I roll my eyes and turn to him. “I’m no amateur, Drake. It was the first thing I did. Unfortunately, I’m not a cop, so I can’t get a warrant, which means I have to wait in line like everyone else waiting for documents they need.”
His eyes flare. “But the certificate is there? They have it?”
“She says there’s one on record—maiden name Lena Young.”
“Come with me.”
The ride to the station is tense and full of silence. Drake grips the steering wheel steadily the whole way back, and I’m guessing that it’s tight because his knuckles are white. And his jaw is clenched—devastatingly tight. Like, I’m wondering if he has any teeth left by the time he pulls up in the HWPD parking lot.

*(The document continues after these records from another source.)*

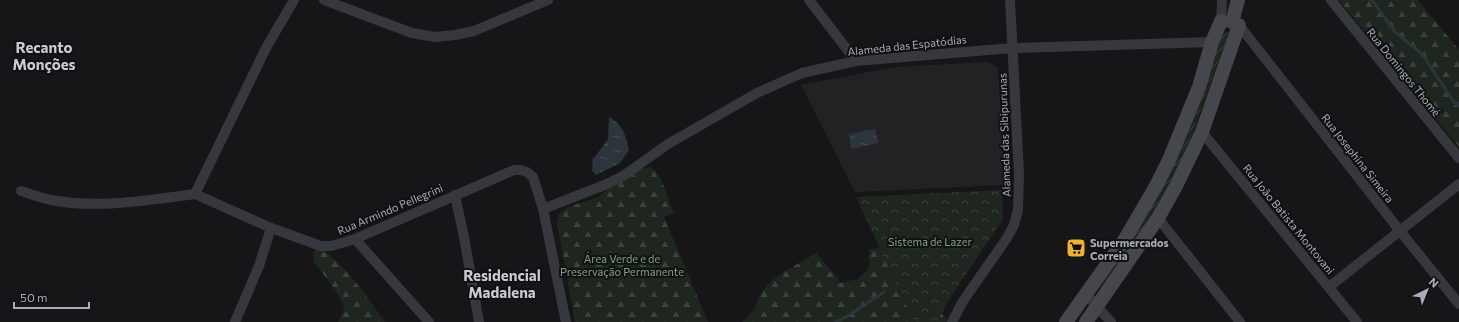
<svg xmlns="http://www.w3.org/2000/svg" width="1459" height="322" viewBox="0 0 1459 322" font-family="Commissioner,sans-serif">
<defs>
<pattern id="forest-firs" width="22" height="20" patternUnits="userSpaceOnUse"><rect width="22" height="20" fill="#1e261f"/><path d="M5 1l3.5 6h-7zM16 11l3.5 6h-7z" fill="#3c433d"/></pattern>
<pattern id="park-crowns" width="20" height="18" patternUnits="userSpaceOnUse"><rect width="20" height="18" fill="#1e261f"/><path d="M2 6a3 3 0 1 1 6 0M12 15a3 3 0 1 1 6 0" fill="none" stroke="#3c433d"/></pattern>
<pattern id="garden-furrows" width="10" height="10" patternUnits="userSpaceOnUse"><rect width="10" height="10" fill="#1e261f"/><path d="M-1 1l2-2M0 10L10 0M9 11l2-2" fill="none" stroke="#3c433d"/></pattern>
<pattern id="water-ripples" width="26" height="14" patternUnits="userSpaceOnUse"><rect width="26" height="14" fill="#2c353c"/><path d="M2 4q2-2 4 0t4 0M15 11q2-2 4 0t4 0" fill="none" stroke="#485056"/></pattern>
</defs>
<rect width="100%" height="100%" fill="#161618"/>
<path fill="#222225" d="M 988,62 L 998,67 L 1006,185 L 855,192 L 801,85 L 895,67 Z"/>
<g fill="url(#forest-firs)">
<path d="M 1339,0 L 1418,0 L 1459,50 L 1459,147 Z"/>
<path d="M 652,167 L 661,179 L 674,213 L 664,217 L 708,322 L 575,322 L 557,223 L 559,214 L 568,207 L 599,197 L 612,185 L 643,168 Z"/>
<path d="M 887,245 L 949,322 L 742,322 C 746,318 752,313 755,308 C 757,304 758,298 761,294 C 773,274 797,266 816,253 L 838,278 L 840,283 L 858,279 L 869,268 L 869,250 Z"/>
<path d="M 321,249 C 345,264 368,298 385,322 L 338,322 L 343,312 L 344,306 L 336,291 L 314,262 L 313,253 L 316,250 Z"/>
</g>
<path fill="url(#park-crowns)" d="M 1002,190 L 1003,219 L 947,303 L 937,322 L 914,322 L 856,197 Z"/>
<path fill="url(#garden-furrows)" d="M 1229,32 L 1186,152 L 1138,238 L 1104,291 L 1100,287 L 1133,237 L 1223,33 Z"/>
<g fill="url(#water-ripples)">
<path d="M 609,117 C 624,126 625,134 629,150 L 620,163 L 596,175 L 592,171 L 593,165 L 592,160 L 601,149 L 608,139 Z"/>
<path d="M 875,129 L 878,143 L 851,149 L 849,134 Z"/>
</g>
<g fill="none" stroke-linecap="round" stroke-linejoin="round">
<g stroke="#2c353c" stroke-width="3">
<path d="M 1372,0 L 1395,32 L 1422,54 L 1454,102 L 1459,106"/>
<path d="M 835,322 L 846,317 L 884,292"/>
</g>
<g stroke="#37383d" stroke-width="10">
<path d="M 324,0 L 412,33 L 435,37 L 455,35 L 474,31 L 548,0"/>
<path d="M 809,0 L 856,61"/>
<path d="M 1222,0 L 1221,21 L 1239,25 L 1400,231 L 1459,304"/>
<path d="M 1331,0 L 1459,158"/>
<path d="M 1202,132 L 1357,322"/>
<path d="M 21,191 C 31,194 41,198 51,200 C 97,209 149,200 195,194"/>
<path d="M 195,194 L 271,228 L 321,246 L 331,246 L 355,239 L 514,170 L 521,170 L 527,172 L 533,177 L 543,209 L 566,322"/>
<path d="M 195,194 L 266,48 L 294,0"/>
<path d="M 455,195 L 464,237 L 479,322"/>
<path d="M 543,209 L 607,184 L 623,176 L 668,144 L 757,93 L 802,73 L 856,61 L 1013,48 L 1212,42"/>
<path d="M 1158,218 L 1240,322"/>
<path d="M 355,239 L 429,322"/>
<path d="M 1329,287 L 1459,184"/>
<path d="M 1086,294 L 1111,322"/>
<path d="M 235,322 L 259,266 L 271,228"/>
<path d="M 952,322 L 963,301 L 1007,238 L 1014,225 L 1018,210 L 1019,174 L 1010,0"/>
</g>
<g stroke="#45474d" stroke-width="14">
<path d="M 1232,22 L 1238,0"/>
<path d="M 1066,322 L 1125,239 L 1156,186 L 1169,160 L 1199,87 L 1212,42 L 1221,21"/>
<path d="M 1086,322 L 1158,218 L 1176,186 L 1202,132 L 1239,25"/>
</g>
</g>
<defs>
<g id="supermarket-square" transform="scale(1)"><rect x="-9" y="-9" width="18" height="18" rx="4" fill="#f2b134" stroke="#111113"/><path d="M-6-5.5h2.5l.6 2H6L4.5 2H-2.5L-4.4-4H-6ZM-1.5 3.2a1.3 1.3 0 1 0 .1 0ZM3 3.2a1.3 1.3 0 1 0 .1 0Z" fill="#111"/></g>
</defs>
<g fill-rule="evenodd">
<use href="#supermarket-square" x="1076" y="248"/>
</g>
<g text-anchor="middle" dominant-baseline="central" stroke-width="4" stroke-linejoin="round" paint-order="stroke">
<g font-size="11" fill="#a8adb8" stroke="#111113">
<text transform="translate(907 45) rotate(-6)">Alameda das Espatódias</text>
<text transform="translate(1404 72) rotate(51)">Rua Domingos Thomé</text>
<text transform="translate(1004 135) rotate(-92)">Alameda das Sibipurunas</text>
<text transform="translate(1358 158) rotate(52)">Rua Josephina Simeira</text>
<text transform="translate(390 209) rotate(-23)">Rua Armindo Pellegrini</text>
<text transform="translate(1289 219) rotate(51)">Rua João Batista Montovani</text>
</g>
<g font-size="11" fill="#7fa381" stroke="#111113">
<text x="930" y="241">Sistema de Lazer</text>
<text x="622" y="258">Área Verde e de<tspan x="622" dy="13">Preservação Permanente</tspan></text>
</g>
<g font-size="11" font-weight="bold" fill="#a8adb8" stroke="#111113" text-anchor="start">
<text x="1090" y="242">Supermercados<tspan x="1090" dy="13">Correia</tspan></text>
</g>
<g font-size="15" font-weight="bold" fill="#c9ccd4" stroke="#111113">
<text x="44" y="47">Recanto<tspan x="44" dy="17">Monções</tspan></text>
<text x="502" y="275">Residencial<tspan x="502" dy="17">Madalena</tspan></text>
</g>
</g>
<g transform="translate(1427 290) rotate(43)" stroke="#111113" stroke-width="3" paint-order="stroke">
<path d="M0-3L7 15L0 10L-7 15Z" fill="#a8adb8"/>
<text y="-6" font-size="11" font-weight="bold" text-anchor="middle" fill="#a8adb8">N</text>
</g>
<path d="M14 302v6h75v-6" fill="none" stroke="#a8adb8" stroke-width="2"/>
<text x="20" y="302" font-size="12" fill="#a8adb8" stroke="#111113" stroke-width="3" paint-order="stroke">50 m</text>
</svg>
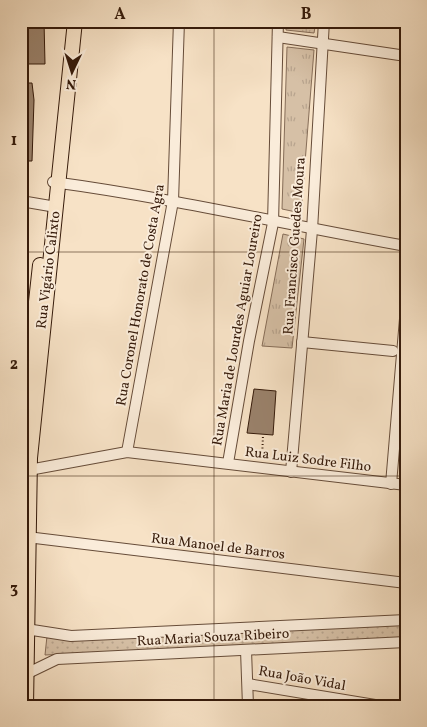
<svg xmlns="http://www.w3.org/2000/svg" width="427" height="727" font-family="Vollkorn,serif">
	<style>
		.grass { fill: url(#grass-dots); stroke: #866d58 }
		.park { fill: url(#park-tufts); stroke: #866d58 }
		.building { fill: #9a826c; stroke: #351a0a }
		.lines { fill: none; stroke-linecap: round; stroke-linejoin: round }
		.minor-casing { stroke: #664c39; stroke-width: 12 }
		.major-casing { stroke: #351a0a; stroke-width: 16 }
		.path { stroke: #351a0a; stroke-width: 2; stroke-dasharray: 1 2.5; stroke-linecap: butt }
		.minor { stroke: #faecda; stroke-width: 10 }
		.major { stroke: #f7e2c6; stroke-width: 14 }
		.grid { fill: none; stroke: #351a0a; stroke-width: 1; stroke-opacity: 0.55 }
		.labels { text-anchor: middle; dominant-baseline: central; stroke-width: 4; stroke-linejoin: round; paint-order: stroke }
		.street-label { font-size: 14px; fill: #351a0a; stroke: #faecda }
		.neatline { fill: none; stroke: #351a0a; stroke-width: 2 }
		.grid-label { font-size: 16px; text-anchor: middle; font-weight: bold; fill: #351a0a }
	</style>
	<defs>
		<pattern id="grass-dots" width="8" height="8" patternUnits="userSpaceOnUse" patternTransform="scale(1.25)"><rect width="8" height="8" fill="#d6c0a6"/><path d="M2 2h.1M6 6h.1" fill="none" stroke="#b8a48e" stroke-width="1.8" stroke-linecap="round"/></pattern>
		<pattern id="park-tufts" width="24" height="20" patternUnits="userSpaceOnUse" patternTransform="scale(1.25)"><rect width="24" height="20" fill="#d6c0a6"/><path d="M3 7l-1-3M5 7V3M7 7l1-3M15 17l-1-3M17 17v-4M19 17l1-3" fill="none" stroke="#b8a48e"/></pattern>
	</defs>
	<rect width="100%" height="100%" fill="#f7e2c6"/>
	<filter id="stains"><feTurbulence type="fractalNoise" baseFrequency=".004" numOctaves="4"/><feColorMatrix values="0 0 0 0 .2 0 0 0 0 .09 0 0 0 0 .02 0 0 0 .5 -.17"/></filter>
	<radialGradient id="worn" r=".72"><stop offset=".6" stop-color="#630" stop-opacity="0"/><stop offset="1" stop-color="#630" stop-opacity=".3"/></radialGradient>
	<!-- grass -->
	<polygon class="grass" points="406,624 406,638 45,655 47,636"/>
	<!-- park -->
	<g class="park">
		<polygon points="286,21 316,21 314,33 286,30"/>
		<polygon points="287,47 314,50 301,213 282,209"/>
		<polygon points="283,234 304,239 292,348 262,346"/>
	</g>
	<!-- building -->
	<g class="building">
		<polygon points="21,21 44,21 45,64 21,64"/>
		<polygon points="21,83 32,83 34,100 32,161 21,161"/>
		<polygon points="254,389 276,391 273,435 247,433"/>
	</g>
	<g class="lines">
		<defs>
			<g id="minor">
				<polyline points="278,37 406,56"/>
				<path d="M53,182C172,198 288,225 406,246"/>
				<polyline points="21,201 56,207"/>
				<polyline points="302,342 393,351"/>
				<polyline points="21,450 22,450"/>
				<polyline points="127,452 173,201 179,21"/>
				<polyline points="228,463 249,341 273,223 278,21"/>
				<polyline points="29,470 127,452 406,485"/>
				<polyline points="291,472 312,230 324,21"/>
				<polyline points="391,484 406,307"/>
				<polyline points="27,537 406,583"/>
				<polyline points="26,629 71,636 406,620"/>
				<polyline points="246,650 248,706"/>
				<polyline points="26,674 57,659 406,642"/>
				<polyline points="248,684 381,706"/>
			</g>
			<g id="major">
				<polyline points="26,393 40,265"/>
				<polyline points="26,706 30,458 75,21"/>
			</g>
		</defs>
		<!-- minor casing -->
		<use href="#minor" class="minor-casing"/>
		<!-- major casing -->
		<use href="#major" class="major-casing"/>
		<!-- path -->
		<polyline class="path" points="262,459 263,435"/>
		<!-- minor -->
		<use href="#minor" class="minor"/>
		<!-- major -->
		<use href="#major" class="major"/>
	</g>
	<!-- grid -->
	<path class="grid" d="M214,21V706M21,252H406M21,476H406"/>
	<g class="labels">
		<!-- street labels -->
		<g class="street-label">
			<text transform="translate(295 246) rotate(-86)">Rua Francisco Guedes Moura</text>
			<text transform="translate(49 270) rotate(-83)">Rua Vigário Calixto</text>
			<text transform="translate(141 295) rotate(-80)">Rua Coronel Honorato de Costa Agra</text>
			<text transform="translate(238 330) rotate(-80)">Rua Maria de Lourdes Aguiar Loureiro</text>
			<text transform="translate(308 460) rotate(7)">Rua Luiz Sodre Filho</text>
			<text transform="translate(218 547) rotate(7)">Rua Manoel de Barros</text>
			<text transform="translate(213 638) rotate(-3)">Rua Maria Souza Ribeiro</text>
			<text transform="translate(302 679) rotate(10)">Rua João Vidal</text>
		</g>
	</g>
	<!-- margin -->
	<rect width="427" height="727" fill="none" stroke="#f7e2c6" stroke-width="55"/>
	<!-- north arrow -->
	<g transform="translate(72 72) rotate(184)" stroke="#faecda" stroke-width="4" paint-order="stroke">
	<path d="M0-4L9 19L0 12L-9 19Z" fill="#351a0a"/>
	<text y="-8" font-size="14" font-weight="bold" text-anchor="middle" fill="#351a0a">N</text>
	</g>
	<rect x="28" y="28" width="372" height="672" class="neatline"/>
	<g class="grid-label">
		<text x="120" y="19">A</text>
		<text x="306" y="19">B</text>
		<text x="14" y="145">1</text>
		<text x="14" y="369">2</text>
		<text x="14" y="593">3</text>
	</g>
	<rect width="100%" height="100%" filter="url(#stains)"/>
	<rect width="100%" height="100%" fill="url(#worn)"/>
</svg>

Drake gets out of the car and slams the door. The loud noise makes me jump, and I follow him into the building. Every door he comes across, he slams it, and by the time we make it to his office down the hall, I think he’s rattled every hinge in his path.
Trent’s door opens and my brother pokes his head out. “Don’t tell me he finally arrested you,” he groans. “I don’t have time to bail you out today.”
I poke my tongue out. “No. For once, I’m not the reason he’s mad.”
“You think,” Drake snaps. “You should have told me right away!”